Closed matt-gardner closed 7 years ago
looks like there was a flaky theano test, so i reran that one (TestThresholdTupleMatcher.test_general_case
, might want to add a flaky flag to it).
Do you want me to look at this? I recall you said you made some edits to the sentence selection model; were you going to add those changes here or in a separate PR?
The change to that model will be in a separate PR; this PR is good to look at now.
Sorry I did not notice this earlier. I get too much email from Github. It will be easier for me to notice things "assigned" to me because they show up on the PR list page.
Hmm, that's a good question about the IDF stuff.

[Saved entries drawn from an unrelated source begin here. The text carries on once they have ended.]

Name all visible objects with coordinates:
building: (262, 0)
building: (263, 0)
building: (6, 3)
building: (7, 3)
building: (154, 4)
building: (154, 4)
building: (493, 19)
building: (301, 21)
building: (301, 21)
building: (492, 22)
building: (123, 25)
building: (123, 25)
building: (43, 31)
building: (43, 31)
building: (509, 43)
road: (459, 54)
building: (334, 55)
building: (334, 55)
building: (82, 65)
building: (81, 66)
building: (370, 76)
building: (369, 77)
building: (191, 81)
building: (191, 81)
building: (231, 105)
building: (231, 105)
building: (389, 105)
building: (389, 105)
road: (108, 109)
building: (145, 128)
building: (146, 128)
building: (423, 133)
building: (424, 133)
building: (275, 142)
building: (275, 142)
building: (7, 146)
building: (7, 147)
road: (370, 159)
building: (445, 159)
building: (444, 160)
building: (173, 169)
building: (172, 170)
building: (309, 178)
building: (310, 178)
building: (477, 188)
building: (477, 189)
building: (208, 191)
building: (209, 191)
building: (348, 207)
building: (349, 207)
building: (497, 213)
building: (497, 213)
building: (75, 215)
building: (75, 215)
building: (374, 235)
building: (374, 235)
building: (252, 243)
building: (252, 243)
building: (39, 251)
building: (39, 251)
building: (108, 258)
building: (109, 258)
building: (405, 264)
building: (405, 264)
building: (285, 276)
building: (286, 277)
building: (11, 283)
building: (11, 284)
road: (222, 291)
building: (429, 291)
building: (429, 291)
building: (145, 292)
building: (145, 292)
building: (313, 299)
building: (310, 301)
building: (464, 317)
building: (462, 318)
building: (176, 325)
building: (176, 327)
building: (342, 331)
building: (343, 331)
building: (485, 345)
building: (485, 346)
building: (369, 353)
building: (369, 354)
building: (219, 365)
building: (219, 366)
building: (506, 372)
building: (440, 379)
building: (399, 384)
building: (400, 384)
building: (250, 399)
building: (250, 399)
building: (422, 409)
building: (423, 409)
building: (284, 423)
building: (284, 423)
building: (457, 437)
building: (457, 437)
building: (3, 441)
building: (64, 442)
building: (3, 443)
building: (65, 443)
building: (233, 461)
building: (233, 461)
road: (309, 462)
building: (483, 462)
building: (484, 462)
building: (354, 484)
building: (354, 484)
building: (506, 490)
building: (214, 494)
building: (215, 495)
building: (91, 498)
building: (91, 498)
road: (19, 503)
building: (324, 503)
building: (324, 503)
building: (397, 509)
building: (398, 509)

I was working from bow_lsh.py
, moving stuff around and largely using the methods that I saw there. I must have started from the version before your IDF PR got merged... Oops. I'll add a TODO here to put that back in, but I didn't remove bow_lsh.py
, so we can use that for the IDF experiments until it's merged in to this. It shouldn't be hard, but we might need to add some kind of fit
method to the retrieval encoders to allow them to set some parameters from the corpus.
Sorry, took a bit longer than I was hoping, but this now works. It should be pretty easy now to plug in Nelson's model to try this out. So far I just moved Pradeep's code around so that it was easy to extend. I also made the approximate nearest neighbor algorithm configurable, because Chandra told me about an implementation that he thought worked better than scikit-learn's LSH.